共生社会と
インクルーシブ教育を考える


2024.4.1



 共生社会が実現すれば、おのずとインクルーシブ教育は実現します

 共生社会もインクルーシブ教育も、いずれも障害(者)への理解がなければならないと思います

 それはいわゆる〝合理的配慮〟の問題を考えることにも通ずることだと思います





「障害者の権利宣言」の再確認と
合理的配慮

 「共生社会」も「インクルーシブ教育」も、いずれもその前提にはいわゆる障害(者)への理解がなければならないと思います。その意味では国連の総会で1971年に採択された「知的障害者の権利宣言」と、その4年後に採択された「障害者の権利宣言」を改めて再確認するということが大切ではないかと考えます。

 知的障害者の権利宣言では、「知的障害者は、実際上可能な限りにおいて、他の人間と同等の権利を有する」という点が重要です。
 実際上可能な限りにおいてというのは、可能であるのが本来であるが、実際的には可能でない場合もあり得ることを肯定するところに宣言の意味があるわけです。

- - -

(課題一覧)
(a) 共生社会とインクルーシブ教育についての文章から、『「共生社会」も「インクルーシブ教育」も』で始まる段落を選んでください。その段落を、主な事実を残して箇条書きにまとめてください。
(b) 共生社会とインクルーシブ教育についての文章を、最後の文の後から書き継いでください。

- - -

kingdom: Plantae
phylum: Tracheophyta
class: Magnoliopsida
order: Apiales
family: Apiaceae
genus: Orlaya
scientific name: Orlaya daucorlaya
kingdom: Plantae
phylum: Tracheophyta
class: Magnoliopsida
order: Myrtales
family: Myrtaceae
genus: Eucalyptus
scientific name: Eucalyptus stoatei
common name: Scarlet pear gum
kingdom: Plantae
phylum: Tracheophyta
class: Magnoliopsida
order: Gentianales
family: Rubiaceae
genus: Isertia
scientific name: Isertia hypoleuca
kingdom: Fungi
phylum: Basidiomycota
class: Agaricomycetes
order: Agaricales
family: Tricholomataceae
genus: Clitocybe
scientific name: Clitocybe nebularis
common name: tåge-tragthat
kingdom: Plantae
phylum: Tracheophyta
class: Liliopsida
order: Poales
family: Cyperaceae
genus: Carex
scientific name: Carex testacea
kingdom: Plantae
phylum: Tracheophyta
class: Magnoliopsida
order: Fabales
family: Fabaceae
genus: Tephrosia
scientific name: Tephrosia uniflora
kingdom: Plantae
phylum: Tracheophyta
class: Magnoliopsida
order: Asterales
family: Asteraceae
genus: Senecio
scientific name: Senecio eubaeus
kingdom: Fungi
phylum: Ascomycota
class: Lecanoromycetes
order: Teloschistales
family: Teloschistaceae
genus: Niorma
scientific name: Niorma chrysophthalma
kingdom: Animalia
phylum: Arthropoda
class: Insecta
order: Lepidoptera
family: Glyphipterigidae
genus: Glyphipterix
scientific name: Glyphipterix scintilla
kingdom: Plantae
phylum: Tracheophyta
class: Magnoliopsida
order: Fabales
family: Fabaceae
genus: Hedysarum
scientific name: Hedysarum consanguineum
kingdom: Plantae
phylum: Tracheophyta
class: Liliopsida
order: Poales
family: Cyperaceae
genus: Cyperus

- - -

(解答一覧)
(a)
- 「共生社会」と「インクルーシブ教育」は、どちらも障害(者)への理解を前提とする。
- 国連総会は1971年に「知的障害者の権利宣言」を採択した。
- その4年後に「障害者の権利宣言」が採択された。
- この二つの宣言を改めて再確認することが大切だと考えられる。

(b)
 障害者の権利宣言では、『「障害者」という言葉は、先天的か否かにかかわらず、身体的又は精神的能力の不全のために、通常の個人又は社会生活に必要なことを確保することが自分自身では完全に又は部分的にできない人のことを意味する』という点が重要です。
 障害者の権利宣言には、知的障害者の権利宣言の補足的な意味合いがあり、知的障害だけでなく、先天的か否かにかかわらず、生活に必要なことが自分自身で確保することが困難な状態を包括的にとらえたすべての障害者の権利の宣言であるというところに意味があるわけです。
 
 この二つの宣言は、障害を否定せずに、障害をもつ人の存在を当たり前に認め、可能な限りというのは、どうすれば可能か、もし可能でなければ、その可能でない状態にどう対処するかを実際の生活のなかで具体的に追求するよう促すところにあるわけで、追求しながらも、不可能ならば不可能なりの、できなければできないなりの人としての生き方や生きがいがあり、それも同じ人の生き方として当然尊重されるべきものという考えに立脚した宣言だと思います。

 尊重されるということは、尊重するという配慮を伴うものでなければなりませんが、そもそも人々が共に生活するには互いの配慮を要するわけで、それが障害者の権利条約でいう「合理的配慮」ということだと思います。
 換言すれば、障害者の権利といっても、それは特別な権利ではなく、人の権利にほかならないという考えに基づく配慮が「合理的配慮」であるという理解が大切です。また合理的配慮の「合理的とは」という問題を考える上で重要なのが、世界保健機関(WHO)が2001年に採択した「国際生活機能分類(ICF)」の考え方です。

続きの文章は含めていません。